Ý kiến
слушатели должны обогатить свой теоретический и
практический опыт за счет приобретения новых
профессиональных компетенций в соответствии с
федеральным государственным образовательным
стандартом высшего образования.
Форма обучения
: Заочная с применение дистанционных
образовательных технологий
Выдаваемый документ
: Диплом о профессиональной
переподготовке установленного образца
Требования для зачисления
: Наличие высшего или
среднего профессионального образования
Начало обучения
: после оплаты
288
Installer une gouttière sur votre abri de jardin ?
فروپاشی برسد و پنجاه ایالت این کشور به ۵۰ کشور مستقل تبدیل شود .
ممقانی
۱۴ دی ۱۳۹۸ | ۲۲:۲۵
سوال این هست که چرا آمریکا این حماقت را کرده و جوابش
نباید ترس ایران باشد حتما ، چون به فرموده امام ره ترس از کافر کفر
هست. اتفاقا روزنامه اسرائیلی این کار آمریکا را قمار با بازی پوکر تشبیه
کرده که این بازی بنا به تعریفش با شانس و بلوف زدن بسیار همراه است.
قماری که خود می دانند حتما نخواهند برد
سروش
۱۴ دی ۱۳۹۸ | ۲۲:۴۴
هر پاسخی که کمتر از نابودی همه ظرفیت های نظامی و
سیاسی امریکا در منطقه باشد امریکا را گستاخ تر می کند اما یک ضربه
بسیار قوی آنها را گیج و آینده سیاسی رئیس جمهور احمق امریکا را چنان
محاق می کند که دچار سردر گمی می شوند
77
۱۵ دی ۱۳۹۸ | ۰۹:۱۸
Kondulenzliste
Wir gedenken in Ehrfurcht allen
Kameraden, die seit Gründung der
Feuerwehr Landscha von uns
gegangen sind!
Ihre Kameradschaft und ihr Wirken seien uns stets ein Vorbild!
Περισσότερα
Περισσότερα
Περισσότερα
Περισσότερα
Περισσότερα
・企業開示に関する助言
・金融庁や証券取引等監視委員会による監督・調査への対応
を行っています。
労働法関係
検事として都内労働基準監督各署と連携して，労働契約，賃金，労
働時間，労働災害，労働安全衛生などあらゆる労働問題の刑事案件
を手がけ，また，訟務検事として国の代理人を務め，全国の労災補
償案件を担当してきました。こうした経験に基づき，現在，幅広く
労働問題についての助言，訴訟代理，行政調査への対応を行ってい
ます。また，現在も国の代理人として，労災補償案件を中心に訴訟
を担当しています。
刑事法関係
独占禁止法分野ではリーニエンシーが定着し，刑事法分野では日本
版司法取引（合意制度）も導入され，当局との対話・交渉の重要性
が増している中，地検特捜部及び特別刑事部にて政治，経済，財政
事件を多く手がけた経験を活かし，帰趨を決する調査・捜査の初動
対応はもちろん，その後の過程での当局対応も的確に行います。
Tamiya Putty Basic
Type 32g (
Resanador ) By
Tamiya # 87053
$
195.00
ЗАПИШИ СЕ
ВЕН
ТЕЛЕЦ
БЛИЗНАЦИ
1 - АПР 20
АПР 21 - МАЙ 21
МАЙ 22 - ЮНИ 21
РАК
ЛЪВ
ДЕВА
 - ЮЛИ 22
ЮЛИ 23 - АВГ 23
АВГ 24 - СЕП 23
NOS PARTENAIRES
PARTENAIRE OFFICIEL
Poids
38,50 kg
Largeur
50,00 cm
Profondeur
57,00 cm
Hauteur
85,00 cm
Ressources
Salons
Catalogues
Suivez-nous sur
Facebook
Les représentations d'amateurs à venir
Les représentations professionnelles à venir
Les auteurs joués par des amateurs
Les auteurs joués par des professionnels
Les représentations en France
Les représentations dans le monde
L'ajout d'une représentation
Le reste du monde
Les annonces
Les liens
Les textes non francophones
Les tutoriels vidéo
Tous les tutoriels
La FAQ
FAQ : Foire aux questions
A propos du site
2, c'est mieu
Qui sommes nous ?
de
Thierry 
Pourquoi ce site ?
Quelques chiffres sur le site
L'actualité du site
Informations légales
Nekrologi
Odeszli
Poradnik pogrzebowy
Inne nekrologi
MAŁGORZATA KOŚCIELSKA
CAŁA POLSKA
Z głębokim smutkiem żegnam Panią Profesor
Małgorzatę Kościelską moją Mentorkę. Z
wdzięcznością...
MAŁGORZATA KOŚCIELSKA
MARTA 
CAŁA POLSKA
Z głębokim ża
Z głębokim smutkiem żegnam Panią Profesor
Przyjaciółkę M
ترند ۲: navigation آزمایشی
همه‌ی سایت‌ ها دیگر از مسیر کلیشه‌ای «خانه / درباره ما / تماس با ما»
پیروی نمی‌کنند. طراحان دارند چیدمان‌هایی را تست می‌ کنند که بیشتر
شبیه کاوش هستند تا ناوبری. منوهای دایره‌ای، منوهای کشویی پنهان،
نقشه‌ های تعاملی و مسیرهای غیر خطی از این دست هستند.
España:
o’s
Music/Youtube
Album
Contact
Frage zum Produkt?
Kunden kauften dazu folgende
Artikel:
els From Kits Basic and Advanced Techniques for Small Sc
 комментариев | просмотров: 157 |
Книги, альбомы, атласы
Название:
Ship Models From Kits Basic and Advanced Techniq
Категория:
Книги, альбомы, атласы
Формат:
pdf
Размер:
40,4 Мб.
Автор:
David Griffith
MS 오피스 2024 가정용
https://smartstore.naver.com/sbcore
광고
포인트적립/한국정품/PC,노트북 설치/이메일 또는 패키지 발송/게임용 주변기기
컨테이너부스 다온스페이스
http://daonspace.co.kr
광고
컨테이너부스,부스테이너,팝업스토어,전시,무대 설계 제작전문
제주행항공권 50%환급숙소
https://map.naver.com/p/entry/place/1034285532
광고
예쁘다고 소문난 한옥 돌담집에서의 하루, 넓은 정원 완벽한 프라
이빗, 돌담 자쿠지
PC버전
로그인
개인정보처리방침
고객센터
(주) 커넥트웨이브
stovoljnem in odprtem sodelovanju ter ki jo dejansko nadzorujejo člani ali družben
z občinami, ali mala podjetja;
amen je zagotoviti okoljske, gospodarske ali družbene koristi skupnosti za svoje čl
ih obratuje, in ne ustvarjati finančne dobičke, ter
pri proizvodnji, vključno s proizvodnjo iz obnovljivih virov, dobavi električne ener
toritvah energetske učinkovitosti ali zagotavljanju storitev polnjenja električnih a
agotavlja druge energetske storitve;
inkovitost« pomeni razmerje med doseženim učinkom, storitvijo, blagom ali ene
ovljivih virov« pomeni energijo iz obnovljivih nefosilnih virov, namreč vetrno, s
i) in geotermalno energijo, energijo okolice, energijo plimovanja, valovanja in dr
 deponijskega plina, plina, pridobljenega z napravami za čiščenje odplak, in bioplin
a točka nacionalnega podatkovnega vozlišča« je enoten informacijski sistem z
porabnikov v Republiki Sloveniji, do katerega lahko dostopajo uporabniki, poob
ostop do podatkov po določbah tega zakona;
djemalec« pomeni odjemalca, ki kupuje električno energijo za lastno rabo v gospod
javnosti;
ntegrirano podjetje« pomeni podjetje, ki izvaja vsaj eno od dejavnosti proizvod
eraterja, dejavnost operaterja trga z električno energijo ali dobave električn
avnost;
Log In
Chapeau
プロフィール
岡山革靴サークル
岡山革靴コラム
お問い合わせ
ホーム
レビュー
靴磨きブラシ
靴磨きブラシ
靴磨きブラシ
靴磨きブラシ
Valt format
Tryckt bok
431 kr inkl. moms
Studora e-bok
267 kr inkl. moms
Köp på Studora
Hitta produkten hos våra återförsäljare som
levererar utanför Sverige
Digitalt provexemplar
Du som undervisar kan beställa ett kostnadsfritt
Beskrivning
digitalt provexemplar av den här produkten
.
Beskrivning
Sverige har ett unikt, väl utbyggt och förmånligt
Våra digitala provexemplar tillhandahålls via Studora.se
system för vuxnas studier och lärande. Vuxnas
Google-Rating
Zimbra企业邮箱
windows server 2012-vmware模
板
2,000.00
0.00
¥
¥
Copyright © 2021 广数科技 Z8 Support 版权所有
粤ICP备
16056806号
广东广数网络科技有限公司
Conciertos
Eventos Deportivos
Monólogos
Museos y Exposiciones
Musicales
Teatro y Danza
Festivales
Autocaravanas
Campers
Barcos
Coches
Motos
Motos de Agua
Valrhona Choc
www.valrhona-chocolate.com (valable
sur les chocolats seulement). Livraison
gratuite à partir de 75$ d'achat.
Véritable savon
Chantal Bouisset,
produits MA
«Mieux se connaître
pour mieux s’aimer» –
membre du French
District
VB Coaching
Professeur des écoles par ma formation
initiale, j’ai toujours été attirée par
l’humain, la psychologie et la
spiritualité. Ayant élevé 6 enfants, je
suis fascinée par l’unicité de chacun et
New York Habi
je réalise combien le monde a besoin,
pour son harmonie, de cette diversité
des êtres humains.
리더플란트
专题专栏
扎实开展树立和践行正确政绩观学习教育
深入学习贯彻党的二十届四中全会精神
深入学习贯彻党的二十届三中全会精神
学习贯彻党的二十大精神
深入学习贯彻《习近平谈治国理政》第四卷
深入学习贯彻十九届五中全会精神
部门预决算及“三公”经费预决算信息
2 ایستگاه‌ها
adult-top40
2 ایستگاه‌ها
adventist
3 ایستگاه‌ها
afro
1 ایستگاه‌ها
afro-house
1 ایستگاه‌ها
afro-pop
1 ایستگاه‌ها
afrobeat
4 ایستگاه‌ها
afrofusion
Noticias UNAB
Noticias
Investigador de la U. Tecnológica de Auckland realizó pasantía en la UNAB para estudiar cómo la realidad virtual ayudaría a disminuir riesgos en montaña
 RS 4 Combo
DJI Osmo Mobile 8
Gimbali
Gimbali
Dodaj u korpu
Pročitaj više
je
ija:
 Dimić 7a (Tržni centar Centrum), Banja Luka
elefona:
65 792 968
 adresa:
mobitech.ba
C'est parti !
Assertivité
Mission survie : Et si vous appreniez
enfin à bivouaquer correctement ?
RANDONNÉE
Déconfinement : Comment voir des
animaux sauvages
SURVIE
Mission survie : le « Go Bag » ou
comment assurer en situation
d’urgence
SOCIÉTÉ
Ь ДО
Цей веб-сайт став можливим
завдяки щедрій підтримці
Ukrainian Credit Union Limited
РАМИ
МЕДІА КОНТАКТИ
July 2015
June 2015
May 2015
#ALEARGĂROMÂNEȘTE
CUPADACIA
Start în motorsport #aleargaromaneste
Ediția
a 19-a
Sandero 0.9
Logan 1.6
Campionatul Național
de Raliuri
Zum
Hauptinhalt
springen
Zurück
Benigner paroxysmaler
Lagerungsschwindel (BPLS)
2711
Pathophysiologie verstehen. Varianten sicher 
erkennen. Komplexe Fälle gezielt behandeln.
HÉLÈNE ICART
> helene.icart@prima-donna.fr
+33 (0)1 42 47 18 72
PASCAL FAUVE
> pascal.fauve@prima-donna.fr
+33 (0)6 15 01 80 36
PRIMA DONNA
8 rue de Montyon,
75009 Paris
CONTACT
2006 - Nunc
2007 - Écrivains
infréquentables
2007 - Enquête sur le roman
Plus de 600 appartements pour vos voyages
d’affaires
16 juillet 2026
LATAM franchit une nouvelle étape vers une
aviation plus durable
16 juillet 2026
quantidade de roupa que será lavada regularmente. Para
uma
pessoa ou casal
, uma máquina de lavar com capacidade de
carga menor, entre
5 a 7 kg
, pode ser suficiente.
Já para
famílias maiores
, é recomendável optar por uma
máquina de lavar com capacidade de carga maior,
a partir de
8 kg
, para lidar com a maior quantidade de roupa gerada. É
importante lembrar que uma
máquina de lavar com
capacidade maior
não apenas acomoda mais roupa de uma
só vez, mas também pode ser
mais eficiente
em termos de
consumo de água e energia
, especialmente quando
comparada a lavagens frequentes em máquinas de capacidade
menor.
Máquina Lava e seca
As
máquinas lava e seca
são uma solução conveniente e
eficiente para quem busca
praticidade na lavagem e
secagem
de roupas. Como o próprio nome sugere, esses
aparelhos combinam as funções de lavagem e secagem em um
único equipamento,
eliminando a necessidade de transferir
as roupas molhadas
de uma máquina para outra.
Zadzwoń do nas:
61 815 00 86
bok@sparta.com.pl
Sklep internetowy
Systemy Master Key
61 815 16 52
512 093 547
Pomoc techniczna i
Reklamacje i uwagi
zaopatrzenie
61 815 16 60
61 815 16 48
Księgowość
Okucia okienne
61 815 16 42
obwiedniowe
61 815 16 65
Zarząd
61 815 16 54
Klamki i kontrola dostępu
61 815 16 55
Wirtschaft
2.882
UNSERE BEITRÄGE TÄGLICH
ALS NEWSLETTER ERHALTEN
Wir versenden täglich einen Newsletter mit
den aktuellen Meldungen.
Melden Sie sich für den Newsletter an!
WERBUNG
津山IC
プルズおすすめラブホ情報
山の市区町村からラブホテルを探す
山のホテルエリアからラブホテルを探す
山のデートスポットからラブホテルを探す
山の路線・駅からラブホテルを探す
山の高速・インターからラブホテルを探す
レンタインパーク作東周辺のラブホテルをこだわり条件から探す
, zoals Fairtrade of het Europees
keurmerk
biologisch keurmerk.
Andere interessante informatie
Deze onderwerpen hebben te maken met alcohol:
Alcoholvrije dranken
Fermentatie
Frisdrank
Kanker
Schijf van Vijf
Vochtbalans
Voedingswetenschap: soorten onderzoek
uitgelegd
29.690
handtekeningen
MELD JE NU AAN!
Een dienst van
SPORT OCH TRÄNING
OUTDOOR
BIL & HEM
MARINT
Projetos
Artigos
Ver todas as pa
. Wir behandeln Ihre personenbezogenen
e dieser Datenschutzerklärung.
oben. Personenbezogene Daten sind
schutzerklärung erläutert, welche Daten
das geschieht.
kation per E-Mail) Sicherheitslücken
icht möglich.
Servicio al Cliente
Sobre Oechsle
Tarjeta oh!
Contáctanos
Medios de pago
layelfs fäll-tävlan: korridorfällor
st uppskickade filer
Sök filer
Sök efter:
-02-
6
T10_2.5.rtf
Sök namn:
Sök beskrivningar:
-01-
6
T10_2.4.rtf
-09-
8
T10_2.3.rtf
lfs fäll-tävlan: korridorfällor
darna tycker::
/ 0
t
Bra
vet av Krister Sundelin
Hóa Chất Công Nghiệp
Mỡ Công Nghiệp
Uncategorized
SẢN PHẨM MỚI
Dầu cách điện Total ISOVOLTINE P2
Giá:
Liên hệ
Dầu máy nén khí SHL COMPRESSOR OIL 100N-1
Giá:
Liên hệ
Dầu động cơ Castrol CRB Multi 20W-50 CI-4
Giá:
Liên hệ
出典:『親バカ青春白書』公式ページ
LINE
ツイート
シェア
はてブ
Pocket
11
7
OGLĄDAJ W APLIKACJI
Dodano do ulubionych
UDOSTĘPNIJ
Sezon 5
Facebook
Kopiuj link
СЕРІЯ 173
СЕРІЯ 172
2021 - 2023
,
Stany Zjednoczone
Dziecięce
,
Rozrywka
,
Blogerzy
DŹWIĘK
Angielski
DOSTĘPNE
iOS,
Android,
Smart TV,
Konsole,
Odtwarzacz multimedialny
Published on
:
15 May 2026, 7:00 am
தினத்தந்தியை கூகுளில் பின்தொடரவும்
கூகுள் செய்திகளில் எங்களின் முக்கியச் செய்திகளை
* * * * * * * * *
### PROMPT
Go to the line with "نباید ترس ایران" in the entries above and repeat every line from there through the line with "بسیار قوی آنها", exactly and with no other text.

### RESPONSE BELOW
نباید ترس ایران باشد حتما ، چون به فرموده امام ره ترس از کافر کفر
هست. اتفاقا روزنامه اسرائیلی این کار آمریکا را قمار با بازی پوکر تشبیه
کرده که این بازی بنا به تعریفش با شانس و بلوف زدن بسیار همراه است.
قماری که خود می دانند حتما نخواهند برد
سروش
۱۴ دی ۱۳۹۸ | ۲۲:۴۴
هر پاسخی که کمتر از نابودی همه ظرفیت های نظامی و
سیاسی امریکا در منطقه باشد امریکا را گستاخ تر می کند اما یک ضربه
بسیار قوی آنها را گیج و آینده سیاسی رئیس جمهور احمق امریکا را چنان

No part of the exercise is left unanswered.